> _DATA_
........

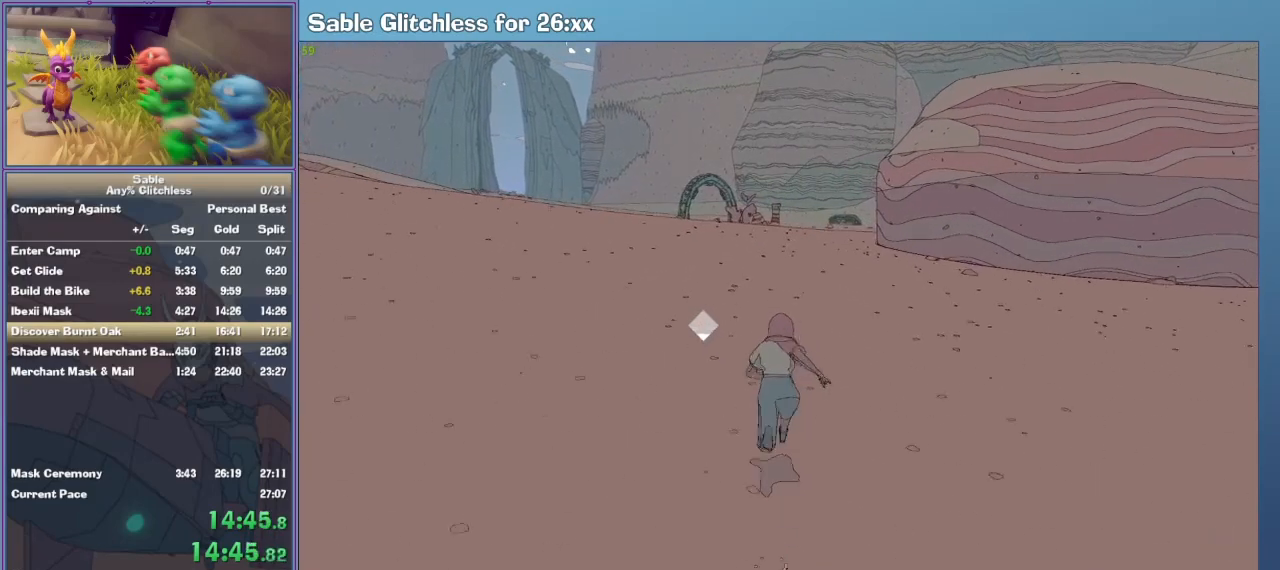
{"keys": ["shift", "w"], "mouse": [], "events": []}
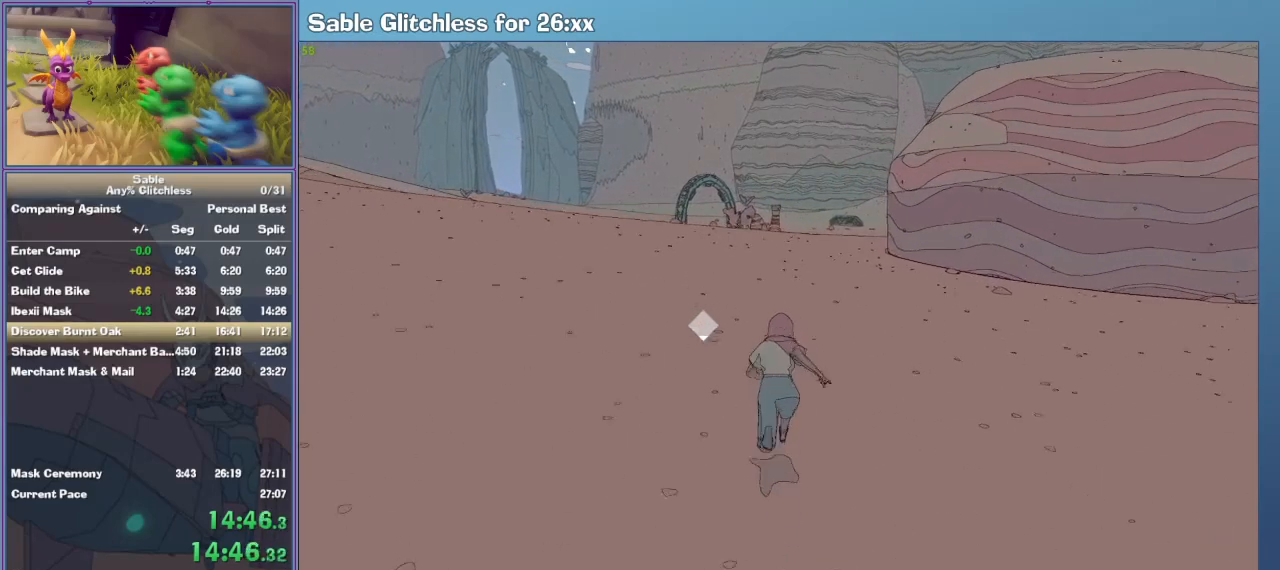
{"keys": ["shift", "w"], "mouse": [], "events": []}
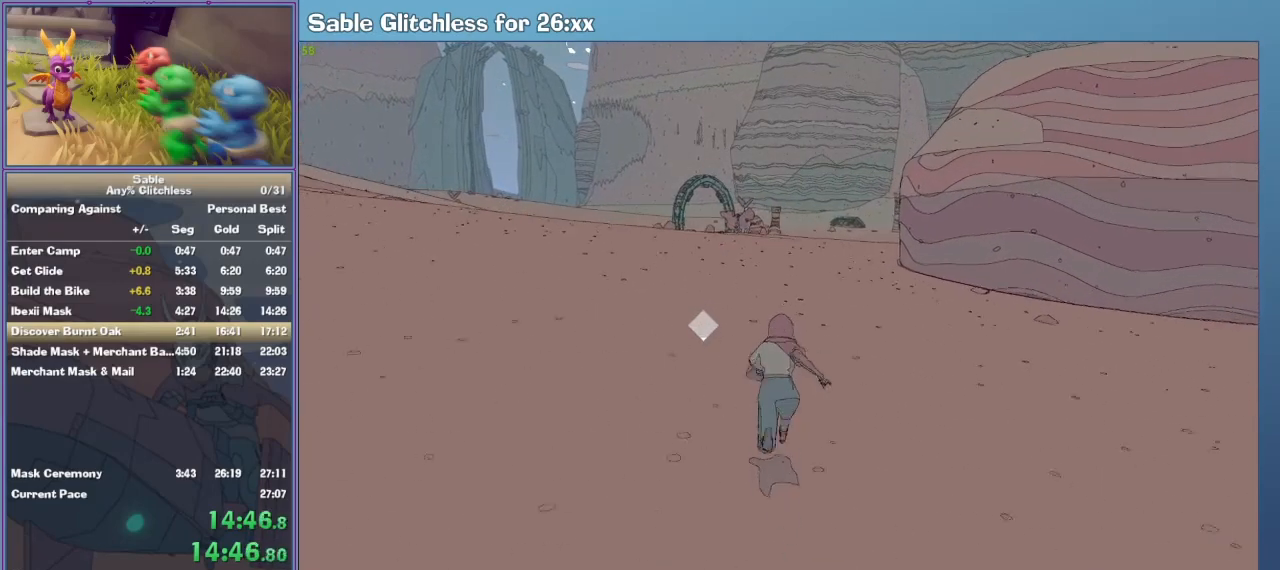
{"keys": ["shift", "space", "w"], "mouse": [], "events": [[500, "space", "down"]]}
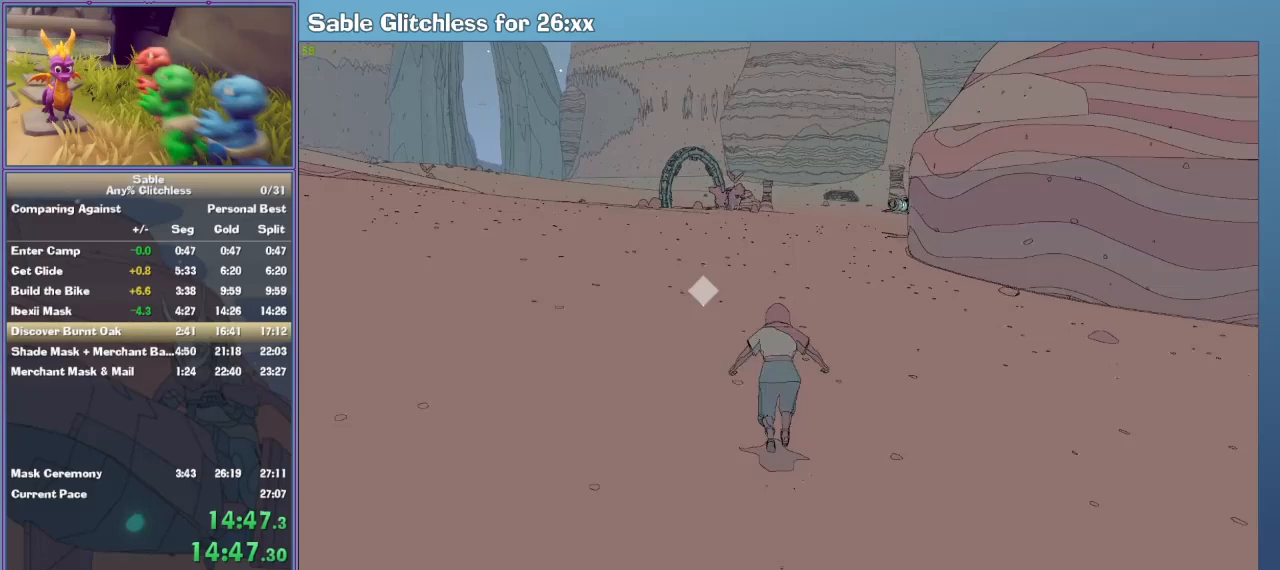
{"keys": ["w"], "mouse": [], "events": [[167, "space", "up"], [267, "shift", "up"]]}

........

> _WHAT YOU ARE ASKED TO DO_
Return every line of the listing exactly, leaving its pictures behind.

> _COMPLETED TASK_
{"keys": ["shift", "w"], "mouse": [], "events": []}
{"keys": ["shift", "w"], "mouse": [], "events": []}
{"keys": ["shift", "space", "w"], "mouse": [], "events": [[500, "space", "down"]]}
{"keys": ["w"], "mouse": [], "events": [[167, "space", "up"], [267, "shift", "up"]]}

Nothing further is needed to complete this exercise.